As an example, consider how often we think or say something like, “My stomach hurts.” A bodily process is witnessed and described, which implies a mind that watches the body from some remove.
The mind not only observes the body, it directs some of its movements. Similarly, the body not only influences mental states, it also responds to them. If the mind observes and directs the body while the body influences and responds to the mind, the two are in relationship.
Functional brain imaging shows the prefrontal cortex (PFC) becoming more active during analysis, judging, planning, and so on. These studies and others suggest that our most characteristically human functions—and our human minds—depend on brain tissue located just behind the forehead. Interestingly, this is also where Eastern meditative traditions place the ‘third eye’ chakra, the seat of intellect.

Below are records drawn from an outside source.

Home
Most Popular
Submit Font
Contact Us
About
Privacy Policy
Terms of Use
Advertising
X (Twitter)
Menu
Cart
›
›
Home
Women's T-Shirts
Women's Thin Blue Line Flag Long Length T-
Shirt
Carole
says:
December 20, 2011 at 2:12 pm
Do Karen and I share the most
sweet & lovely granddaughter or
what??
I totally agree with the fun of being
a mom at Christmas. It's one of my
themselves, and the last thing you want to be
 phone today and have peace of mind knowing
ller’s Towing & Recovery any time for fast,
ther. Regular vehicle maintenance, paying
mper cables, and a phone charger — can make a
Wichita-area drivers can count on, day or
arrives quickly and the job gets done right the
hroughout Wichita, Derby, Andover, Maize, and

If the PFC is somehow central to our experience of human consciousness, it’s worth asking about what the rest of the brain contributes. The answer is: a lot. It organizes incoming sensory data into higher level perception; it combines information about self and environment and colors experience with emotional tone; it generates complex motor output that permits complex movements; it serves up drive states to motivate actions needed to survive and reproduce; it regulates body functions essential to life. The PFC may analyze, comment, and offer direction, but the rest of the brain does everything else.

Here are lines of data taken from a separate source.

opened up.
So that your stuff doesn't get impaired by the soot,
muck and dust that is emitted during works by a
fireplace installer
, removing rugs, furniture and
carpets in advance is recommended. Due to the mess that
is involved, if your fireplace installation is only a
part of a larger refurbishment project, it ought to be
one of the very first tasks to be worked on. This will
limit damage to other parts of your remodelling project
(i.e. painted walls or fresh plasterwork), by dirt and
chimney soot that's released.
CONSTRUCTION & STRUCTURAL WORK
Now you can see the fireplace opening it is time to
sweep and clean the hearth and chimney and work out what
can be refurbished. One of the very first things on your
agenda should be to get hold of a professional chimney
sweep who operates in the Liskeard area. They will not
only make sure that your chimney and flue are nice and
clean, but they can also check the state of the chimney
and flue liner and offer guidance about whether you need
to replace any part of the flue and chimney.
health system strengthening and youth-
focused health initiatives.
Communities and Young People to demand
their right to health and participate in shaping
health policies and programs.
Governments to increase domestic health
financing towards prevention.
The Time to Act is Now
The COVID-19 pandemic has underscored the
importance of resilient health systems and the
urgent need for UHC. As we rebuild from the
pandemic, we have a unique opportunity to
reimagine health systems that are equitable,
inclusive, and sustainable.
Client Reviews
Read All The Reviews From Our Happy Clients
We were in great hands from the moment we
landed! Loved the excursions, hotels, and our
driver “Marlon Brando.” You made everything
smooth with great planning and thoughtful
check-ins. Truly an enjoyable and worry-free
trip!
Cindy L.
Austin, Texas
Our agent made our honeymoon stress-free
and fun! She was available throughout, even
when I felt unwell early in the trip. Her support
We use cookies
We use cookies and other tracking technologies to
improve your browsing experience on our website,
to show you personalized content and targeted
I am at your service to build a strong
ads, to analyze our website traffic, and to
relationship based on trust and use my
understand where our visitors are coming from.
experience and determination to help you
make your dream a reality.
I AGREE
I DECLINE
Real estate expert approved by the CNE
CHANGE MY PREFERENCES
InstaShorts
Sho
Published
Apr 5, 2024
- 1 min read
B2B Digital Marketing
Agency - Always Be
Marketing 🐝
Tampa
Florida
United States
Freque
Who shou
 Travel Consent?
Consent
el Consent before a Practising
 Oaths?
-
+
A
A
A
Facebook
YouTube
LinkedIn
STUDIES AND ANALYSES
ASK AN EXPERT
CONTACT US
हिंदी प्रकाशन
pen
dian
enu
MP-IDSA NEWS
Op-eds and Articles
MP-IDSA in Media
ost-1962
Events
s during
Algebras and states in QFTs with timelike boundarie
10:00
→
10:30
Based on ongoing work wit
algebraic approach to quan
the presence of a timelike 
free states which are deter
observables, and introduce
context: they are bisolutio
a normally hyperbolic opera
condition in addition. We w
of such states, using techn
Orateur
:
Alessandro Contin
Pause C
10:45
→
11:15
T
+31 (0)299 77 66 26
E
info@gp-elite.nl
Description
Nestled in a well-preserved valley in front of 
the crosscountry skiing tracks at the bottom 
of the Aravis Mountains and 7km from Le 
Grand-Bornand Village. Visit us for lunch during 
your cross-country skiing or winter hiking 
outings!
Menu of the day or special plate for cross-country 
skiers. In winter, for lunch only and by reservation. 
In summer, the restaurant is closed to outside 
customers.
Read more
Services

In a broad sense consciousness is built up from everything that happens in the brain and body, and it is in this sense that mind and body are one. But what we ordinarily mean by the word ‘mind’ is our thinking, judging, and planning; in other words, we mean the human mind and its PFC-centered activities.
Whether we criticize the body or appreciate it, punish or nurture it, command or serve it, depends on how we think, judge, and plan. Therefore, the relationship between mind and body may be reducible–at least to a first approximation–to the relationship between the PFC and everything else. Fortunately, both meditative and psychological traditions offer tools to help us think more positively, judge less harshly, and plan more ethically.
This is good news for the mind-body relationship. However we frame it philosophically, we can improve it!